> [Challenge a] In the DeFi newsletter, could you rename "podcast" to "show" and give everything from "Hello Defiers! Here’s" down to "money legos safe." again?

> [Page text]
* BEGIN *
Ethereum Addresses Cross 100M. That's ~10x More Than Internet Users in 1995
Also, DeFi whale makes waves, Opium's options market, Loopring payments.
Hello Defiers! Here’s what’s going on in DeFi:
Ethereum addresses cross 100M
Whale causing Dai rollercoaster in lending protocols
Opium launches options market for unlisted governance tokens
Loopring’s payments solution
and more..
🎙Listen to this week’s podcast episode here:
The open economy is taking over the old one. Subscribe to keep up with this revolution. Click here to pay with DAI (for 70 Dai/yr vs $100/yr).
🙌 Together with Status, a secure messaging app, crypto wallet, and Web3 browser, & Quantstamp, a leading blockchain security firm keeping your money legos safe.
Ethereum Addresses Crossed 100 Million
Total Ethereum addresses just crossed 100 million. Even when slicing that number up to account for actual activity, all metrics point to accelerating growth and adoption that’s beating even early internet use.
* END *
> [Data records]
* BEGIN *
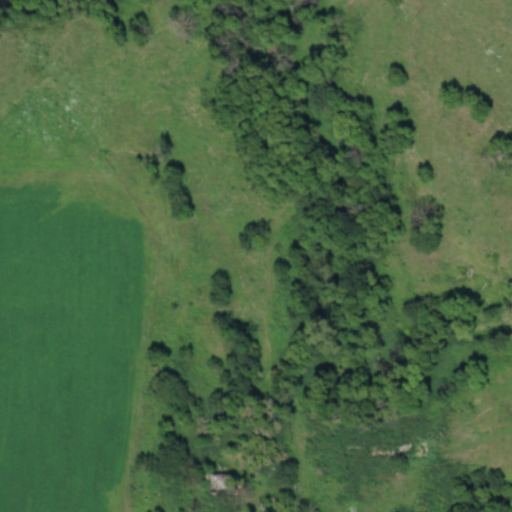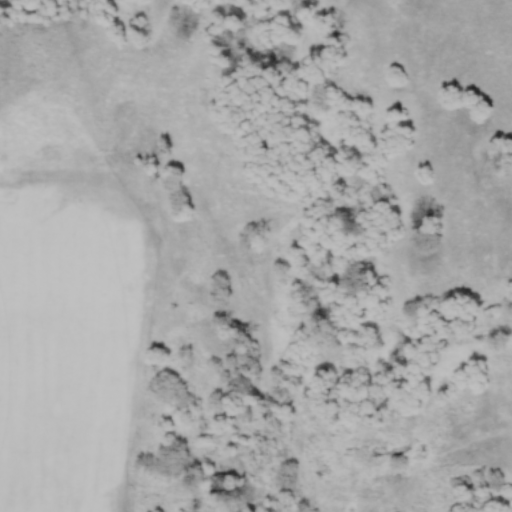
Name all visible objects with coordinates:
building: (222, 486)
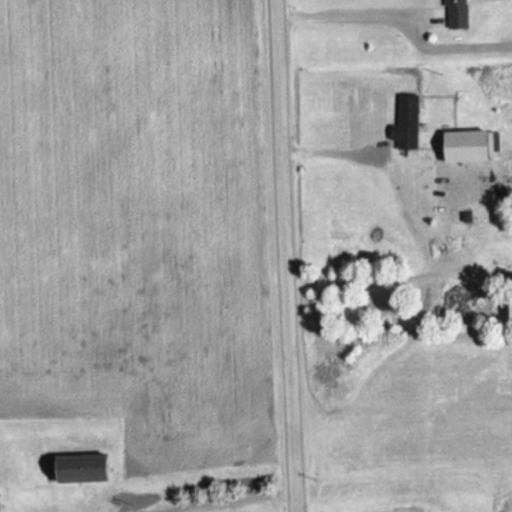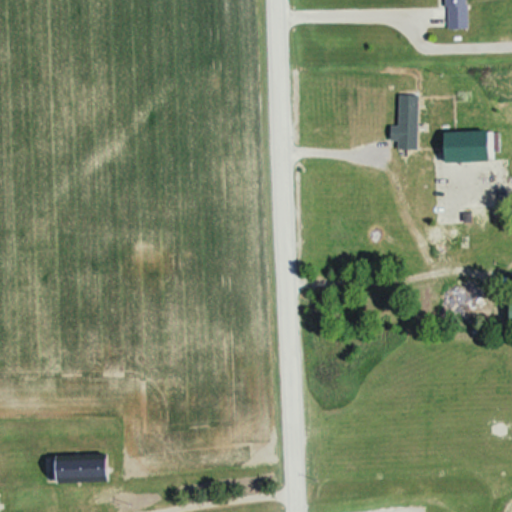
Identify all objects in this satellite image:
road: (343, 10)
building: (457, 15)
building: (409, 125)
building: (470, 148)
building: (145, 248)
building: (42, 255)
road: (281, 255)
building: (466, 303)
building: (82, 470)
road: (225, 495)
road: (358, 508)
* END *
* BEGIN *
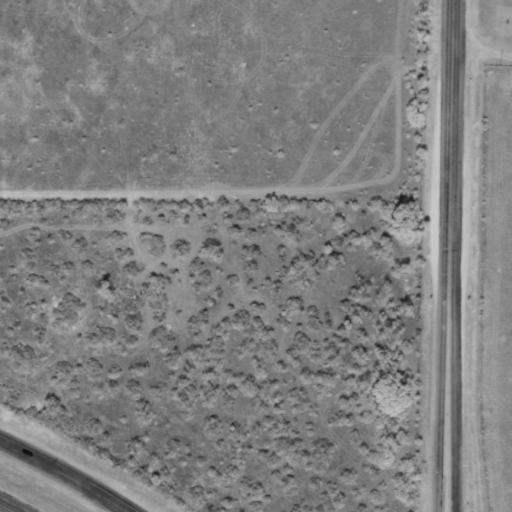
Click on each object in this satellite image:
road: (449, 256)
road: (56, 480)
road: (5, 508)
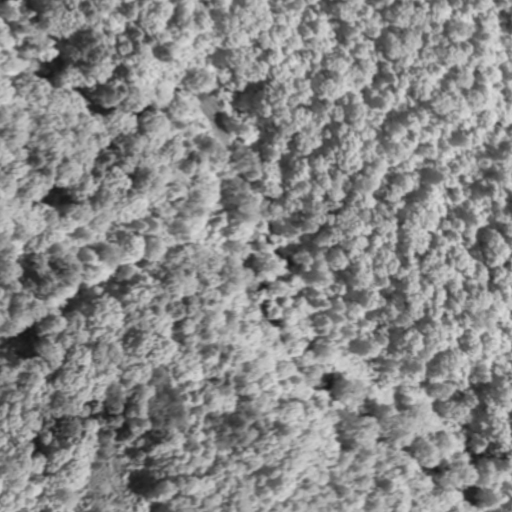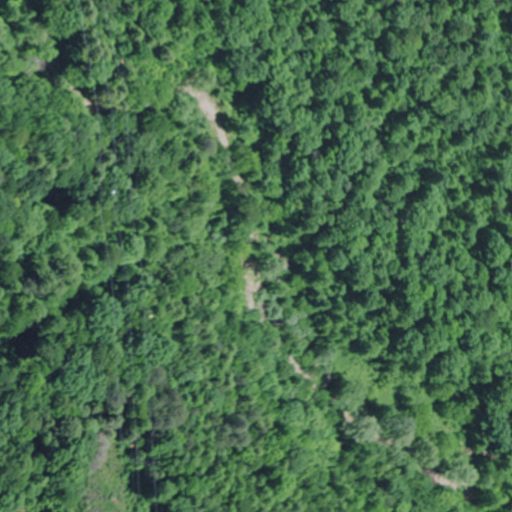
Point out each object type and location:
* END *
* BEGIN *
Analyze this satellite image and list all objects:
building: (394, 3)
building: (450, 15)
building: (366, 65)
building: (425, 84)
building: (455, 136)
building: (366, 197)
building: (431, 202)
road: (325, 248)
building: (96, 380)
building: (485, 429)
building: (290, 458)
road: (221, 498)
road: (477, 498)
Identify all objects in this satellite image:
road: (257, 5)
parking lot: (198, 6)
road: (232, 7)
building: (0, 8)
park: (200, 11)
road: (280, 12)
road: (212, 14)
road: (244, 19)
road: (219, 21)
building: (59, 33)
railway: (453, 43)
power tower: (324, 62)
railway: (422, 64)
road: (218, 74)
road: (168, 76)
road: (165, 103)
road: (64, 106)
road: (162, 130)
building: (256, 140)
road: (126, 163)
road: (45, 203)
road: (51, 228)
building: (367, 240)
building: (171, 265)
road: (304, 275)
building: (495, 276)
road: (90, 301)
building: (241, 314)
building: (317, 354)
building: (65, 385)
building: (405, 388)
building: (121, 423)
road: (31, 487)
* END *
> [Challenge b] Could you recast everything in the remote sensing rows from the line containing "Click on each" down to the line containing "Point out each" as a Markdown table with columns "Line" and "Content", numbering each line, skipping blank ones and leaving out the pictures?

> [Correct answer a]
Hello Defiers! Here’s what’s going on in DeFi:
Ethereum addresses cross 100M
Whale causing Dai rollercoaster in lending protocols
Opium launches options market for unlisted governance tokens
Loopring’s payments solution
and more..
🎙Listen to this week’s show episode here:
The open economy is taking over the old one. Subscribe to keep up with this revolution. Click here to pay with DAI (for 70 Dai/yr vs $100/yr).
🙌 Together with Status, a secure messaging app, crypto wallet, and Web3 browser, & Quantstamp, a leading blockchain security firm keeping your money legos safe.

> [Correct answer b]
| Line | Content |
|---|---|
| 1 | Click on each object in this satellite image: |
| 2 | road: (449, 256) |
| 3 | road: (56, 480) |
| 4 | road: (5, 508) |
| 5 | Point out each object type and location: |